Online Adaptive Mahalanobis Distance Estimation
Lianke Qin, Aravind Reddy, Zhao Song
TL;DR
This work introduces the first dimension-reduction framework for Mahalanobis distances by developing an online-adaptive Approximate Distance Estimation (ADE) data-structure based on Johnson-Lindenstrauss sketches. It enables efficient distance estimation to all data points with adaptively chosen queries and online updates to both the data and the metric represented as $A=U^\top U$, while delivering high-probability $(1\pm\varepsilon)$-accurate results. The authors establish a Monte Carlo data structure and an online maintenance variant with formal guarantees for Initialize, UpdateU, UpdateX, QueryPair, QueryAll, and SampleExact operations, and they validate performance on benchmark datasets in terms of accuracy, time, and memory. This approach paves the way for practical online Mahalanobis metric learning and adaptive-query applications by combining sketching techniques with online metric updates.
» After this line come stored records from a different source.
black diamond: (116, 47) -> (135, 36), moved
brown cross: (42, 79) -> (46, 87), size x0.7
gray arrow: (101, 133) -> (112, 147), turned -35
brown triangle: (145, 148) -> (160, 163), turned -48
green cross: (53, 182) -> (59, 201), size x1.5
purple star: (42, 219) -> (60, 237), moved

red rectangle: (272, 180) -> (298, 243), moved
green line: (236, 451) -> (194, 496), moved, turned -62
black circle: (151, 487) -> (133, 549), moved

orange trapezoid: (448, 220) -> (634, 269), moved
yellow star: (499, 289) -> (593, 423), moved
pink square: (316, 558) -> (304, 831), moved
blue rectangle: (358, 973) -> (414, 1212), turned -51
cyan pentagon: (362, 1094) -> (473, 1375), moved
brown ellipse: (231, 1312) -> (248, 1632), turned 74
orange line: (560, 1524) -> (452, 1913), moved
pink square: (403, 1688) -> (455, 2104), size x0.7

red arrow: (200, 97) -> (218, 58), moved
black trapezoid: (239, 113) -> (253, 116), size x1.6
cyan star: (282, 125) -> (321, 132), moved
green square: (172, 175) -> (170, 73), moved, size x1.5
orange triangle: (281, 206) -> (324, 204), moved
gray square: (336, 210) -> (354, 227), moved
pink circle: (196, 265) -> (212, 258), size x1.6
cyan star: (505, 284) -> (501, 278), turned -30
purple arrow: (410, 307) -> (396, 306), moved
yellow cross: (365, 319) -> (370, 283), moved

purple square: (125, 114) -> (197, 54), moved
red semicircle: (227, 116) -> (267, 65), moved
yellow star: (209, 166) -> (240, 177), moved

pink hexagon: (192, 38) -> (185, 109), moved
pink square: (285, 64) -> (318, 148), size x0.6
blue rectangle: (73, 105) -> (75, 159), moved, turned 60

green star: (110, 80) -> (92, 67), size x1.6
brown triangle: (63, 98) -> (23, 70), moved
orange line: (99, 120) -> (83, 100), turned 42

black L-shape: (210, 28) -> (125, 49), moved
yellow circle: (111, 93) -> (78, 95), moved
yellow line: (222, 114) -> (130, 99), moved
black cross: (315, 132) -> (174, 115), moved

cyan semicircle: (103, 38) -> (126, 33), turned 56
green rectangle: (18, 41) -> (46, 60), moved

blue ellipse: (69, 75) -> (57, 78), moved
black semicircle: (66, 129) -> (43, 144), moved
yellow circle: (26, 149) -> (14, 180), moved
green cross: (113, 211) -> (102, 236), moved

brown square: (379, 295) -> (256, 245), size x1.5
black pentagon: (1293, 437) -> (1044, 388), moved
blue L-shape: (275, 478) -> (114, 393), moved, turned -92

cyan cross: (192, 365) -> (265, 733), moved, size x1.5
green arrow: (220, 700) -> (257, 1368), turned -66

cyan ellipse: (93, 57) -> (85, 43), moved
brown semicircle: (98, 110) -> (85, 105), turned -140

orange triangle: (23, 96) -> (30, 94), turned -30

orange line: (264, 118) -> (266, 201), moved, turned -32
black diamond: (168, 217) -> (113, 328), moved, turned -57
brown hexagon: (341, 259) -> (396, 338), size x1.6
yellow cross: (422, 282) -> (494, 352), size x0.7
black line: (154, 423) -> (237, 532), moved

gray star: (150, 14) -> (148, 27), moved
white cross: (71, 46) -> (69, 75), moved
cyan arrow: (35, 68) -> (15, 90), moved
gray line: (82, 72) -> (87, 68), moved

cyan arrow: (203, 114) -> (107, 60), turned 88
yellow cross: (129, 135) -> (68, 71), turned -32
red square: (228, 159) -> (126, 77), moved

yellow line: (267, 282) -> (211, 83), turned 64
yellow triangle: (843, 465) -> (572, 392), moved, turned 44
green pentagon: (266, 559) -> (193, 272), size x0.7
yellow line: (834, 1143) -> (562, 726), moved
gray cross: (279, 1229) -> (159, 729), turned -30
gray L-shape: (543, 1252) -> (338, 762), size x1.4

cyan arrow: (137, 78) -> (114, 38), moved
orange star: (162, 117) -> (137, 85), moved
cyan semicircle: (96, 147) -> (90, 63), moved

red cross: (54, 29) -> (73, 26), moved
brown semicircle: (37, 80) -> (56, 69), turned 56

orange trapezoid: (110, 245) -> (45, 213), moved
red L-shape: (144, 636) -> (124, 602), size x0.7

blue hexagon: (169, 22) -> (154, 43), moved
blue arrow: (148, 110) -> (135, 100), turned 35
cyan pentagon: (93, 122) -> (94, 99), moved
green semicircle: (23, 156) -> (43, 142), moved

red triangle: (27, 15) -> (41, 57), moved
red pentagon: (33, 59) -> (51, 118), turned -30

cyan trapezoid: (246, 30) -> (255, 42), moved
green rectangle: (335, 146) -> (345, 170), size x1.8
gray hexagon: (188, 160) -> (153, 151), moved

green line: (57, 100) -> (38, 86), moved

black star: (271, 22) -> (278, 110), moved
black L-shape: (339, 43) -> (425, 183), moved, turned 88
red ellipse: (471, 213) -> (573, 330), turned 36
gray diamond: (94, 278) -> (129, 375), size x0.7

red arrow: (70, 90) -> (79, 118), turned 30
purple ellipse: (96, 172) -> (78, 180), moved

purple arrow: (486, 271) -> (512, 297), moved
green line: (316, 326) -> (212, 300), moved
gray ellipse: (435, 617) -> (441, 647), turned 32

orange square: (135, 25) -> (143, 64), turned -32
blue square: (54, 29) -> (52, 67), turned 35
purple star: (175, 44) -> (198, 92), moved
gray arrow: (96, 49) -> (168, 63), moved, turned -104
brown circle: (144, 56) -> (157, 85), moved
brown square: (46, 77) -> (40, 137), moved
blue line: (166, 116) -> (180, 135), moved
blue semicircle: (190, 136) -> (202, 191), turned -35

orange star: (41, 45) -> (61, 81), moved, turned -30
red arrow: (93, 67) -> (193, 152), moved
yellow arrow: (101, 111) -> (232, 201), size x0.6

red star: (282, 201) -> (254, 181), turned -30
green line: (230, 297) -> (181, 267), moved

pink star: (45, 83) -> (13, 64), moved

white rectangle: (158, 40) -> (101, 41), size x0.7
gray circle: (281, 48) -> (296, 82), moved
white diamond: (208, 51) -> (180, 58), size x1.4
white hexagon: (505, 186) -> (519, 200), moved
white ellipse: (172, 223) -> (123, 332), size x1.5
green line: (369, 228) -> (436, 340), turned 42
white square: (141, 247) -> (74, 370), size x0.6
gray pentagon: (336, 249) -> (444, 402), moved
The work provides a theoretical and empirical foundation for deploying sketch-based Mahalanobis distance estimation in real-time learning and decision systems where the metric evolves over time.
Abstract
Mahalanobis metrics are widely used in machine learning in conjunction with methods like $k$-nearest neighbors, $k$-means clustering, and $k$-medians clustering. Despite their importance, there has not been any prior work on applying sketching techniques to speed up algorithms for Mahalanobis metrics. In this paper, we initiate the study of dimension reduction for Mahalanobis metrics. In particular, we provide efficient data structures for solving the Approximate Distance Estimation (ADE) problem for Mahalanobis distances. We first provide a randomized Monte Carlo data structure. Then, we show how we can adapt it to provide our main data structure which can handle sequences of \textit{adaptive} queries and also online updates to both the Mahalanobis metric matrix and the data points, making it amenable to be used in conjunction with prior algorithms for online learning of Mahalanobis metrics.